AVAILABLE DATA –
= Beginning of Section =

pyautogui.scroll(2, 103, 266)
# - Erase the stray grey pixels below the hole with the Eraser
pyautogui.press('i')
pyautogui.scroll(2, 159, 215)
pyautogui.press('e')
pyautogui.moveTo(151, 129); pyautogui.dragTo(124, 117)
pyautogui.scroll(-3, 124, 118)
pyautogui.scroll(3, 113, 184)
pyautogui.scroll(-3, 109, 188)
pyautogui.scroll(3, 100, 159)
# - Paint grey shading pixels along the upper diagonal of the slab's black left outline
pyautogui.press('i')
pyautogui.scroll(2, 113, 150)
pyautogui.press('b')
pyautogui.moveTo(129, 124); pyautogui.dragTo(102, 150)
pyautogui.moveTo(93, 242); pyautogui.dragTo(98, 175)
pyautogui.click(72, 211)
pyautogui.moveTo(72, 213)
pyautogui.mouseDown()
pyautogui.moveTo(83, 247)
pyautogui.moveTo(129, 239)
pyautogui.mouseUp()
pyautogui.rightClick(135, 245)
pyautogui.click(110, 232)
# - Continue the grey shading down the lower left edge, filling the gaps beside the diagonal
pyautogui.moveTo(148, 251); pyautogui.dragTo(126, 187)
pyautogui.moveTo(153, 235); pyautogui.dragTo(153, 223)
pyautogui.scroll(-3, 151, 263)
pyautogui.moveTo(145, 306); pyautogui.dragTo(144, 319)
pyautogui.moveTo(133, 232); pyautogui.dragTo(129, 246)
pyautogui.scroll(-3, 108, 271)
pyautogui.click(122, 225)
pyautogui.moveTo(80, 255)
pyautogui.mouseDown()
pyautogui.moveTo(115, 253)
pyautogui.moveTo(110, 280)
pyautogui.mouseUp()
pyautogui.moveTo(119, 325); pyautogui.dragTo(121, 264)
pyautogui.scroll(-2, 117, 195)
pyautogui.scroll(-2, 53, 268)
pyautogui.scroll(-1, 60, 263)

= End of Section =

THE TASK –
Go through the entries above and write each one out exactly.

EXERCISE SOLUTION –
pyautogui.scroll(2, 103, 266)
# - Erase the stray grey pixels below the hole with the Eraser
pyautogui.press('i')
pyautogui.scroll(2, 159, 215)
pyautogui.press('e')
pyautogui.moveTo(151, 129); pyautogui.dragTo(124, 117)
pyautogui.scroll(-3, 124, 118)
pyautogui.scroll(3, 113, 184)
pyautogui.scroll(-3, 109, 188)
pyautogui.scroll(3, 100, 159)
# - Paint grey shading pixels along the upper diagonal of the slab's black left outline
pyautogui.press('i')
pyautogui.scroll(2, 113, 150)
pyautogui.press('b')
pyautogui.moveTo(129, 124); pyautogui.dragTo(102, 150)
pyautogui.moveTo(93, 242); pyautogui.dragTo(98, 175)
pyautogui.click(72, 211)
pyautogui.moveTo(72, 213)
pyautogui.mouseDown()
pyautogui.moveTo(83, 247)
pyautogui.moveTo(129, 239)
pyautogui.mouseUp()
pyautogui.rightClick(135, 245)
pyautogui.click(110, 232)
# - Continue the grey shading down the lower left edge, filling the gaps beside the diagonal
pyautogui.moveTo(148, 251); pyautogui.dragTo(126, 187)
pyautogui.moveTo(153, 235); pyautogui.dragTo(153, 223)
pyautogui.scroll(-3, 151, 263)
pyautogui.moveTo(145, 306); pyautogui.dragTo(144, 319)
pyautogui.moveTo(133, 232); pyautogui.dragTo(129, 246)
pyautogui.scroll(-3, 108, 271)
pyautogui.click(122, 225)
pyautogui.moveTo(80, 255)
pyautogui.mouseDown()
pyautogui.moveTo(115, 253)
pyautogui.moveTo(110, 280)
pyautogui.mouseUp()
pyautogui.moveTo(119, 325); pyautogui.dragTo(121, 264)
pyautogui.scroll(-2, 117, 195)
pyautogui.scroll(-2, 53, 268)
pyautogui.scroll(-1, 60, 263)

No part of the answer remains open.